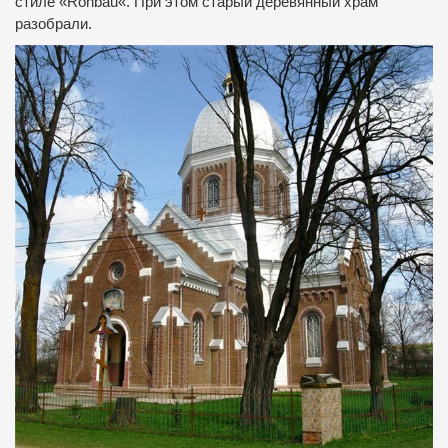
стиле
«
Rohbau
«
.
При этом
старый
деревянный
храм
разобрали
.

========

WORK INSTRUCTION:
First drop every picture, then print the data above exactly as it stands.

RESPONSE BOX:
стиле
«
Rohbau
«
.
При этом
старый
деревянный
храм
разобрали
.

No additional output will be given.